Be genuine. As long as you make it clear that you didn’t mean to hit a touchy subject, you can move on–just don’t prolong the moment by dwelling on your apology for too long! To avoid the awkwardness altogether, try not to talk about anything that you yourself might find offensive if the roles were reversed (Hint: Laughing at his taste in music won’t exactly earn you flowers and phone call.).

Touchy subjects like religion, politics, and party habits are risky, but if it’s really important to you that the guy you date shares your opinion on a major issue, don’t be afraid to feel it out; you want to rule out deal-breakers. If you have a strong political conviction, mention it casually and see what happens. If he doesn’t pursue the conversation, don’t push it. If he asks questions and seems genuinely interested, feel free to share your views—just don’t let loose any rants or impassioned tears!

8. You accidentally overshare

Again, it’s important to keep in mind what not to say during your first date. Be yourself… but be careful about what you choose to disclose. While we’re sure he’ll love you for your quirks (who wouldn’t?), you have to give him time to get to know you before you lay it all out.

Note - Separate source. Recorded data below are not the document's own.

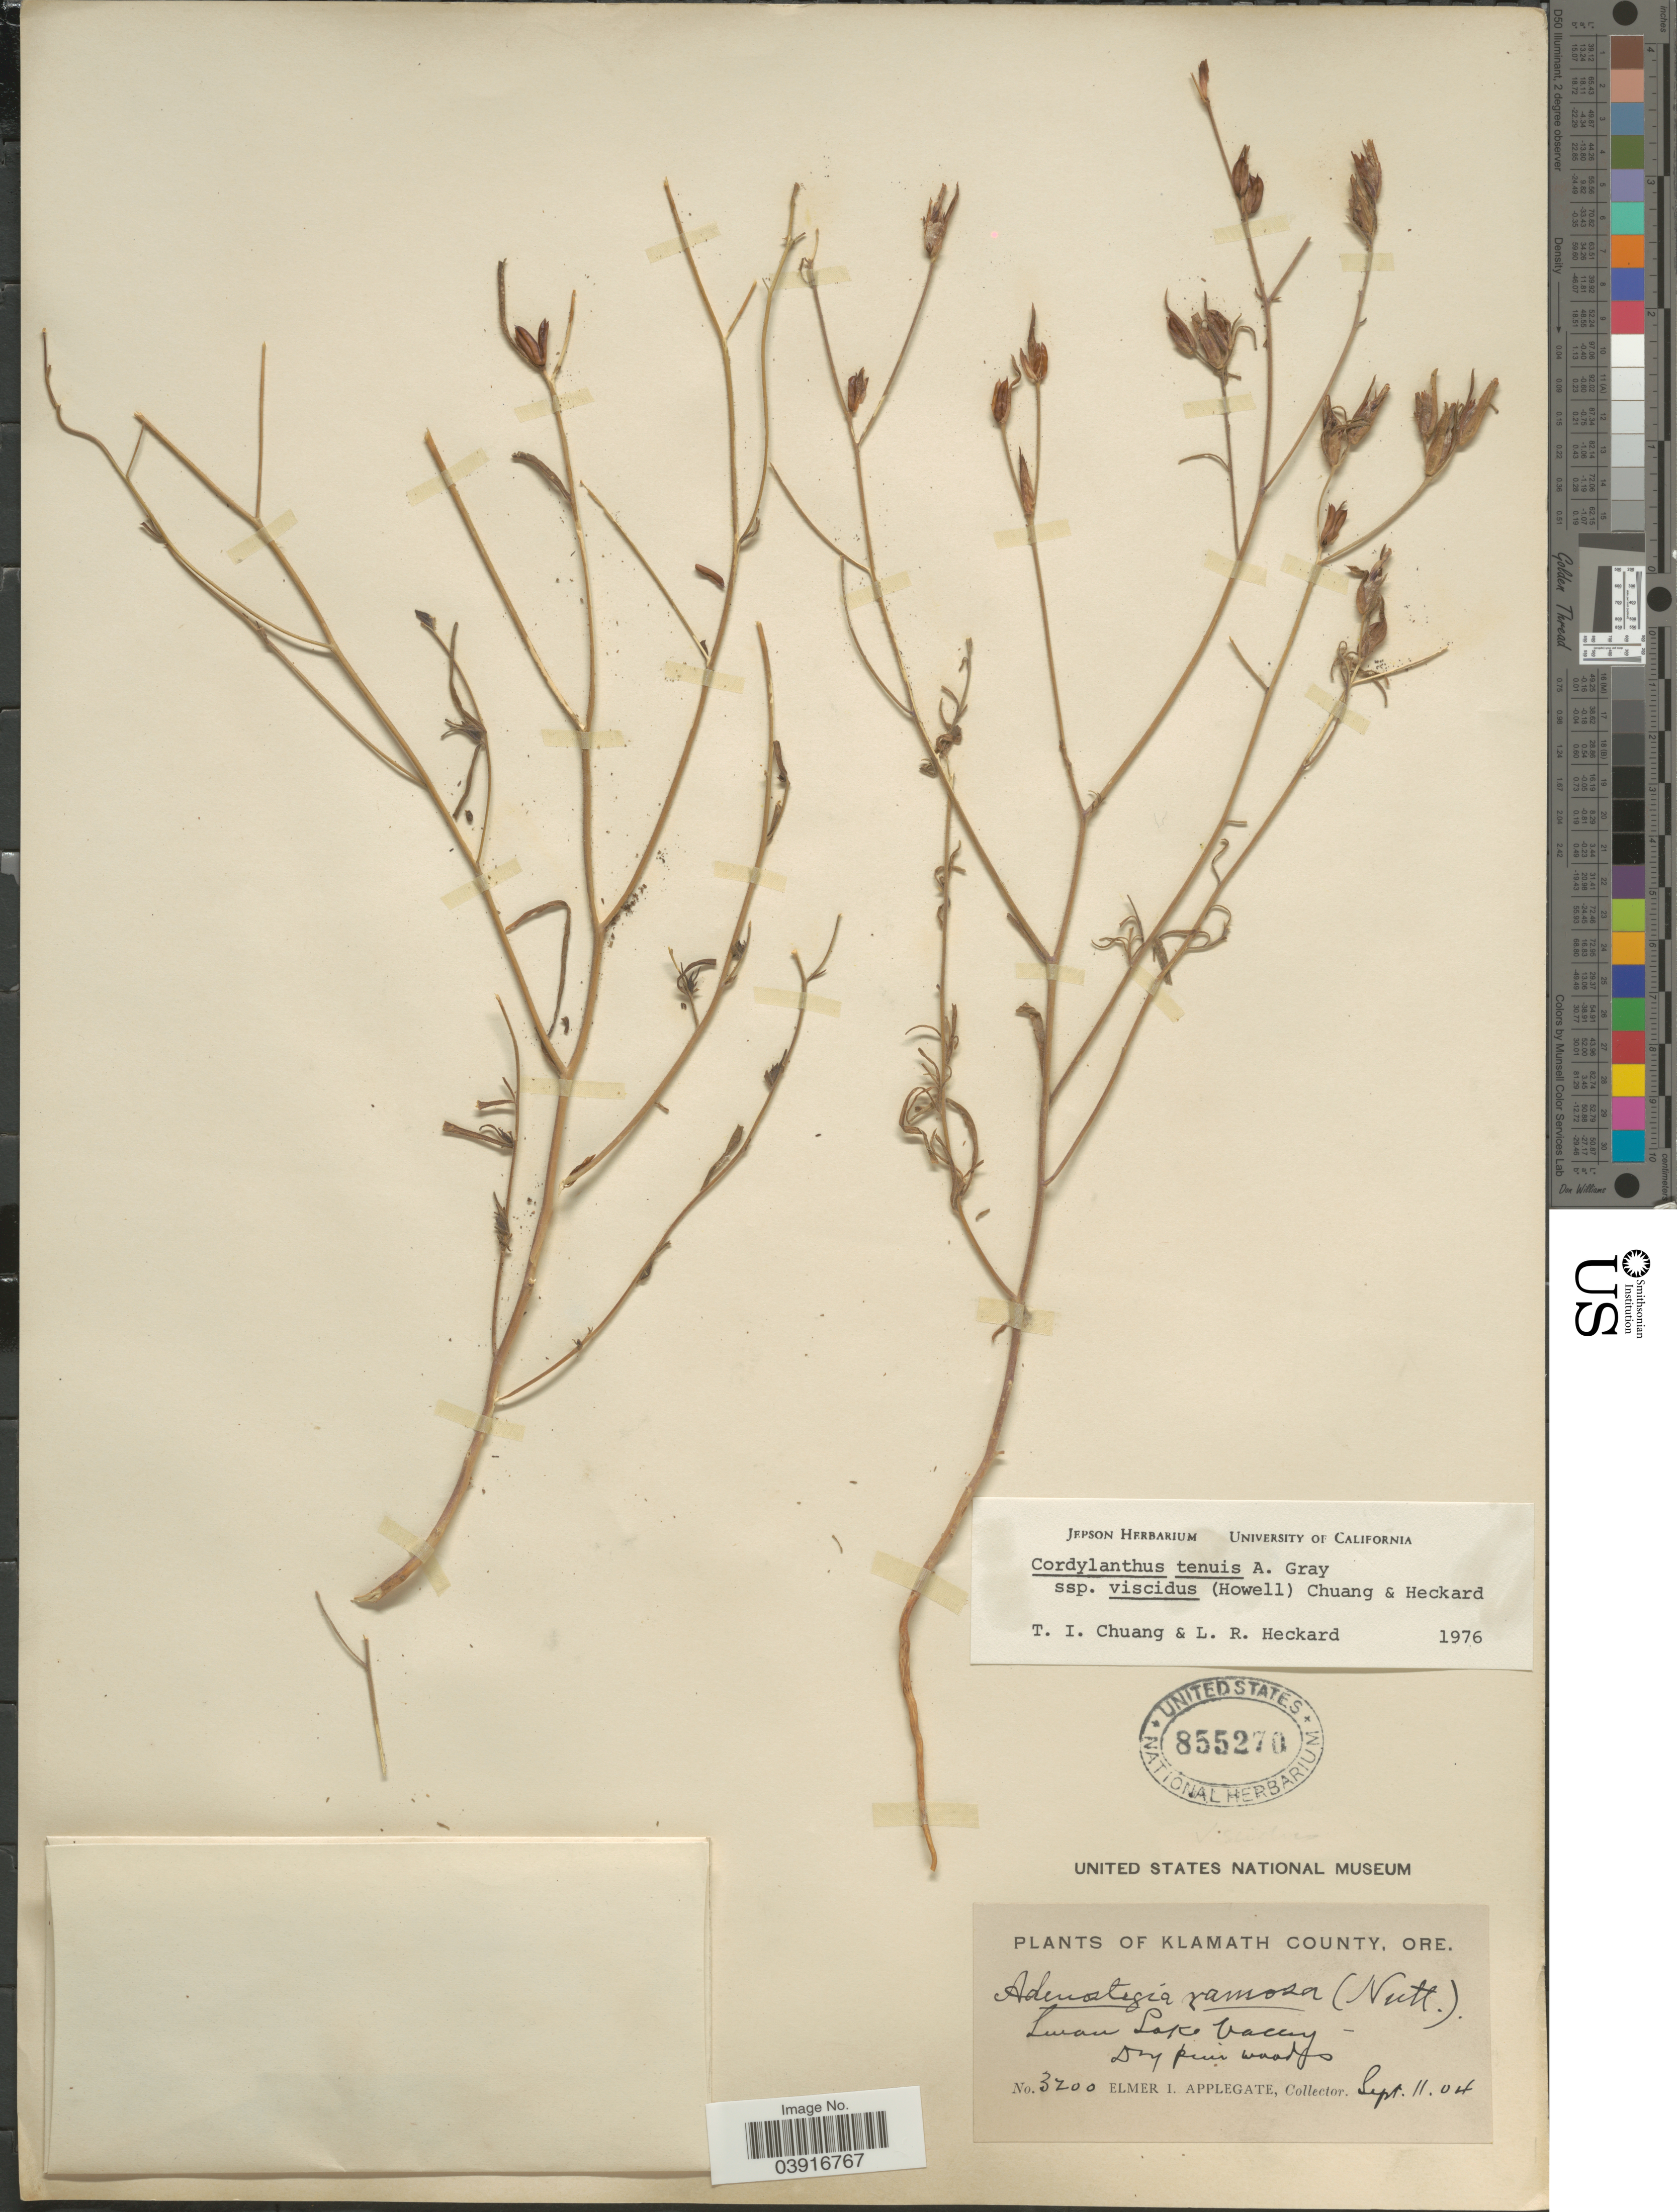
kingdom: Plantae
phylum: Tracheophyta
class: Magnoliopsida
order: Lamiales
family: Orobanchaceae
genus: Cordylanthus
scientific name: Cordylanthus tenuis subsp. viscidus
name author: (Howell) T.I. Chuang & Heckard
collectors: E. I. Applegate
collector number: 3200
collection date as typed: Transcribed d/m/y: 11/9/4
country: United States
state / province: Oregon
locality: Klamath County. Swan Lake Valley - Dry pine woods.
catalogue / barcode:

Topics to avoid: your ex, your hatred of your ex, your tendency to blog about every romantic experience you have, your latest stress overload freak-out, your superior stuffed animal collection, what you imagine your children will look like, and the bowel movements of your pet. If you wouldn’t want to hear it from him early on, he definitely wouldn’t want to hear it from you either.

If you do accidentally let something slip that you shouldn’t have, you can still save the situation. “Stop, shake your head while closing your eyes, [and] take a breath,” says Smith. “Say, ‘I am so sorry, I am so nervous, my mouth is getting ahead of my brain. As you were saying…’” Remember that he’s just as nervous as you are (if not more!), so he’ll understand. If he doesn’t, he isn’t worth a second date.

9. You don’t know how to say goodbye

Beware the Just Friends kiss-hug-body-shake: If you two aren’t on the same page about how to say goodbye, you might end up doing the awkward lean-in/lean-out dance. Should you kiss him on the mouth? On the cheek? Should you kiss him at all? So many choices!

With any luck, you’ll have had a stellar date and it will be clear to both of you that you’re in the mood for some smooching. If the signs aren’t so obvious, approach with caution.

Scenario 1: You want a kiss

You’ll know that he wants to kiss if he’s smiling a lot, walking close to you, touching your hand or arm, and leaning in when he talks to you. If you’re ready to pucker up but aren’t sure if he’s interested, however, keep your body language open. Uncross your arms and linger for a few extra seconds when you’re saying goodbye, giving him the chance to make his move. Don’t make any movements towards him; let him come to you so that you don’t end up aiming for the wrong part of his face.

Scenario 2: You want to escape the canoodling

Not into him? No worries. Keep your body language closed by crossing your arms as you’re saying goodbye, or, as Lindstrom advises, reach for a handshake. Nothing says, “This isn’t going to work out” quite like a cold handshake before a quick exit!

If he’s a total creep and you realize it from the get-go, Lindstrom advises closed body language at the start. “Immediately keep things on a friend level. Don't offer up deep conversation,” he says. “Use closed off body language that sends a message that you are not into him.” Not every date is a winner, but give yourself props for giving the guy a chance!

Whatever you do on your first date, just remember to have fun! With these major rules in mind, you’ll avoid the worst of the first date disasters–and manage to land on your feet if you do face a conundrum over coffee.